Of the Beatles’ early material, most people best remember “I Want to Hold Your Hand” and “She Loves You …” But that’s mainly because they were performed on the band’s initial appearance on The Ed Sullivan Show. They were pasted onto the American version of With the Beatles, an album which is best used as a reminder of how soulful John could be as a vocalist on covers like “Please Mr. Postman” and “Devil in Her Heart,” not as a great musical work. A Hard Day’s Night never places highly on critics’ all-time lists, while Revolver is regularly near the top. But as far as I’m concerned, Revolver only captured the awkward period between Rubber Soul and Sgt. Pepper’s. John Lennon hadn’t yet mastered LSD as a songwriting tool, and mailed it in as a result. “She Said She Said,” “And Your Bird Can Sing” and “Dr. Robert” are all awful, as Lennon acknowledged later in his life.
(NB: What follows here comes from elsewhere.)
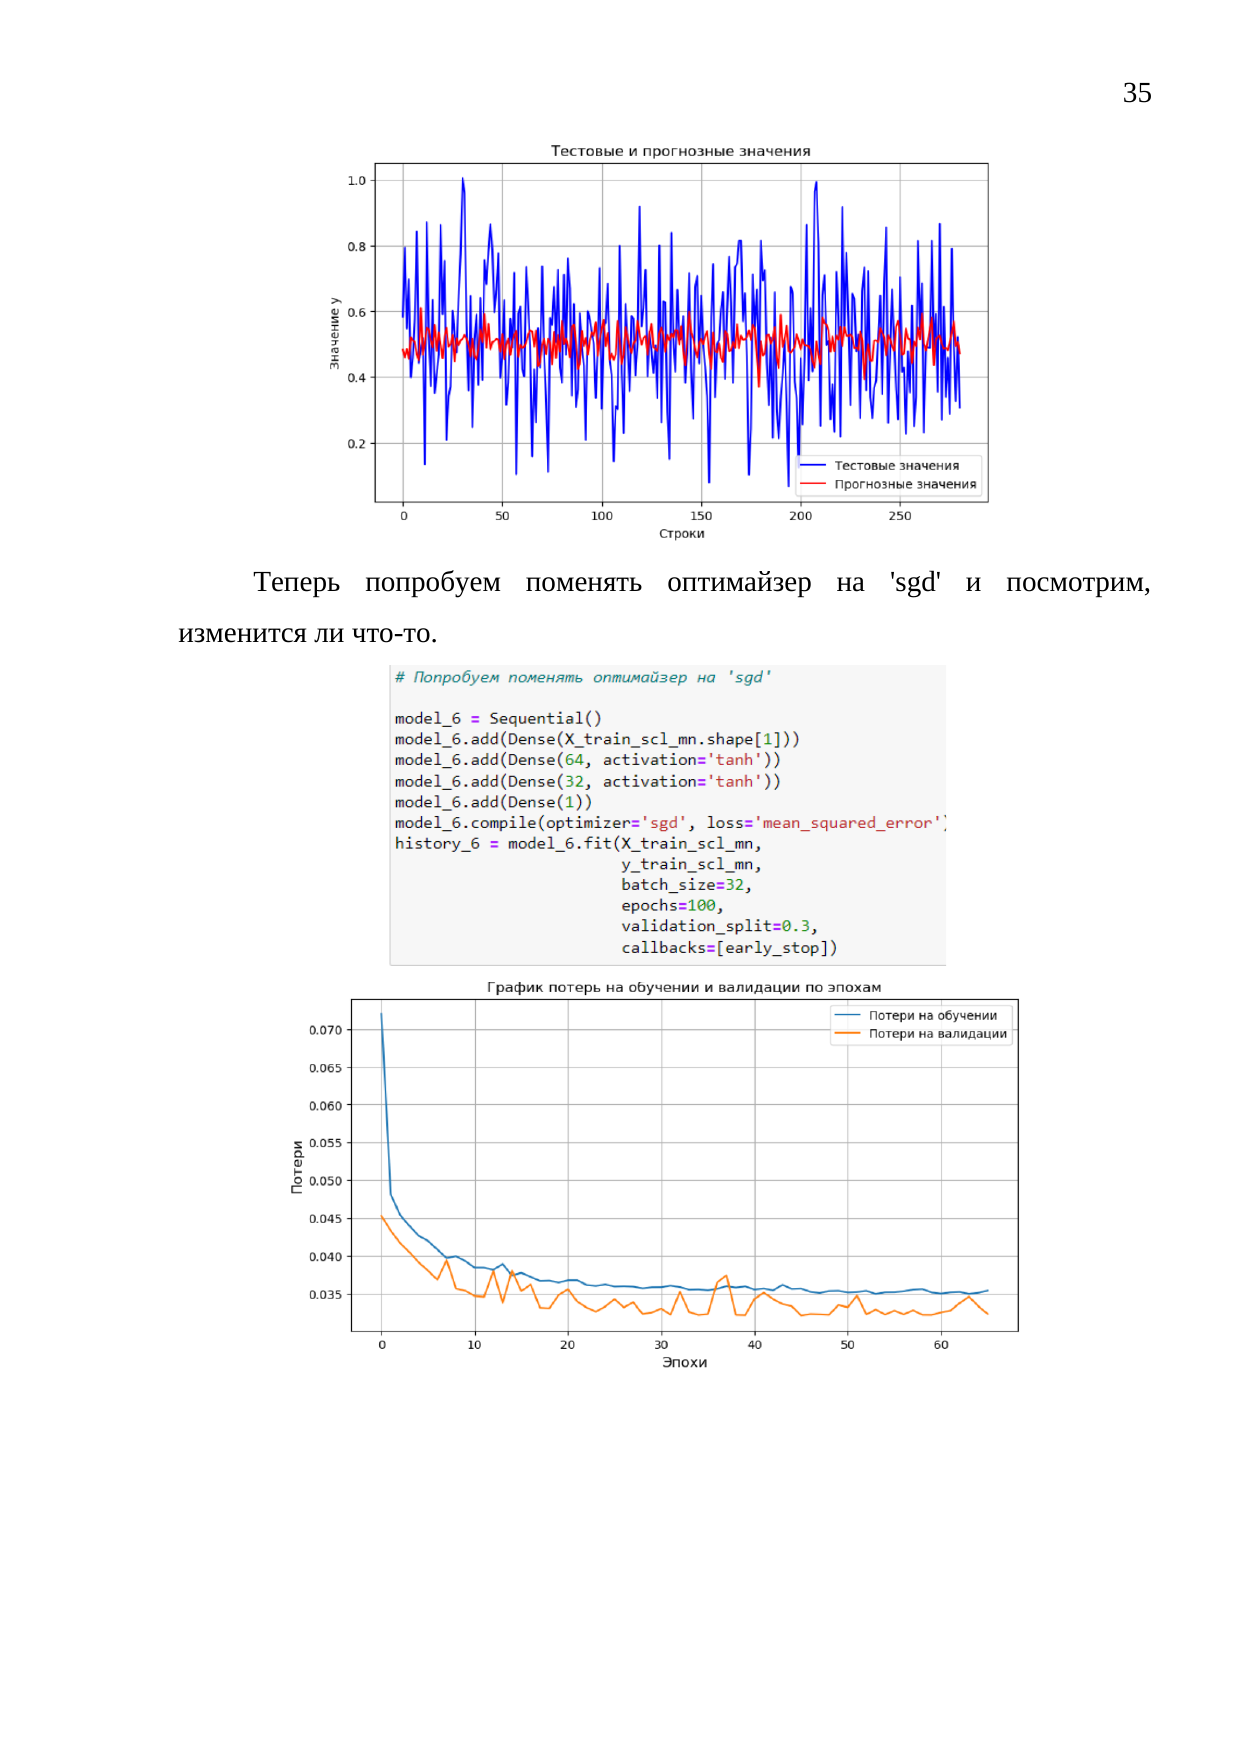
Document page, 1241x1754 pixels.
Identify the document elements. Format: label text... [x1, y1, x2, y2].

Much of Revolver’s praise stems from the fact that, for the first time, the song topics strayed away from girls, a point I consider moot given how inane some of Revolver’s material is.

A Hard Day’s Night is concise, consistent and spectacular. Its namesake film only enhances its stature. There are few images in music more endearing than that of the movie’s opening scene, where hordes of girls scream after the group while the title track blares in the background. And at a time when John was by far the band’s dominant songwriting presence, “Can’t Buy Me Love” impressed as one of Paul’s finest pop songs.

A Hard Day’s Night may not equal Sgt. Pepper’s, Rubber Soul or Abbey Road, but its songs perfected so many pop music hallmarks that anything which followed risked being rendered clich? Plus, along with Stravinsky’s The Rite of Spring, it remains as one of the few musical works to literally cause riots. For that reason alone, I’ll never understand why it’s never been given its proper due.